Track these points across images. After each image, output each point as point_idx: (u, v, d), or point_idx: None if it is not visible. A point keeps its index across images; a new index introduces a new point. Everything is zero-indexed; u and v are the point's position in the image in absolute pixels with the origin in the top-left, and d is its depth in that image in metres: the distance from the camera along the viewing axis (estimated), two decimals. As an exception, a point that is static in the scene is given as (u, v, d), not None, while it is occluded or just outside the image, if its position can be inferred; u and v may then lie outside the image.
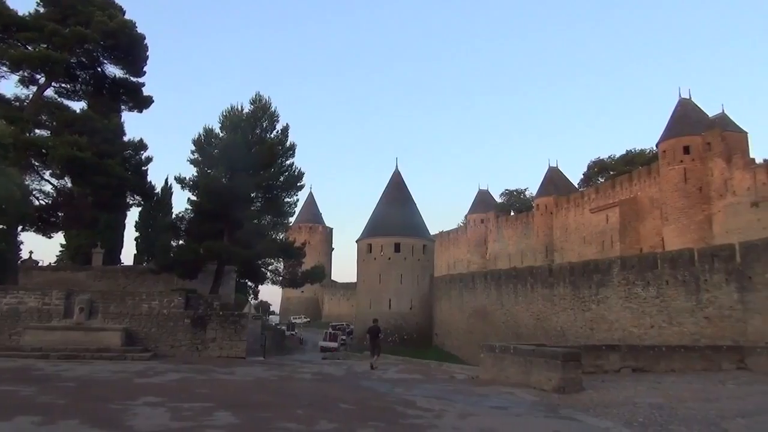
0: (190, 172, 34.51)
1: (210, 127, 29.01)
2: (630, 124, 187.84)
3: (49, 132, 27.82)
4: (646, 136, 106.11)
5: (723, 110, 53.16)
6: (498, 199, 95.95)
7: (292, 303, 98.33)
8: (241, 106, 29.62)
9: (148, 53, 30.77)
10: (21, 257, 36.47)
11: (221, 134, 28.96)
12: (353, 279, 61.76)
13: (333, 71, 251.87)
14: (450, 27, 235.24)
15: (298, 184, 30.39)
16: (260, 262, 30.25)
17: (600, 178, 78.27)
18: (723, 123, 50.47)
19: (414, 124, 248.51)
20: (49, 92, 28.97)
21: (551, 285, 34.39)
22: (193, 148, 28.74)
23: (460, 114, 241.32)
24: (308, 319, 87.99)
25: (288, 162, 30.03)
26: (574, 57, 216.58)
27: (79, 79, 29.95)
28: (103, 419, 8.78)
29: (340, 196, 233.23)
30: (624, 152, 78.71)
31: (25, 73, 27.65)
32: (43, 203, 27.91)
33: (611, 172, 75.44)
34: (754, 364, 17.14)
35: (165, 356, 20.82)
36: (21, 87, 28.14)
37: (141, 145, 30.07)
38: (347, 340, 52.34)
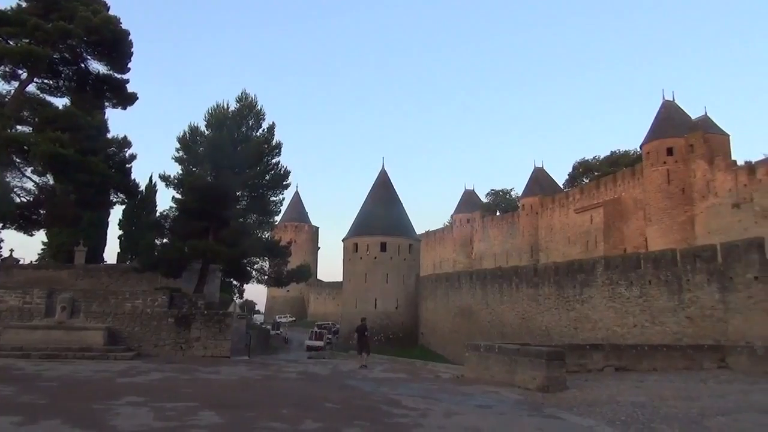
-=-=-
§ TASK REQUIREMENTS:
From the line containing "29: (340, 196, 233.23)" through the final line of the listing above, reproduce every line exactly, with no pictures.

§ THE ANSWER:
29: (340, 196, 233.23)
30: (624, 152, 78.71)
31: (25, 73, 27.65)
32: (43, 203, 27.91)
33: (611, 172, 75.44)
34: (754, 364, 17.14)
35: (165, 356, 20.82)
36: (21, 87, 28.14)
37: (141, 145, 30.07)
38: (347, 340, 52.34)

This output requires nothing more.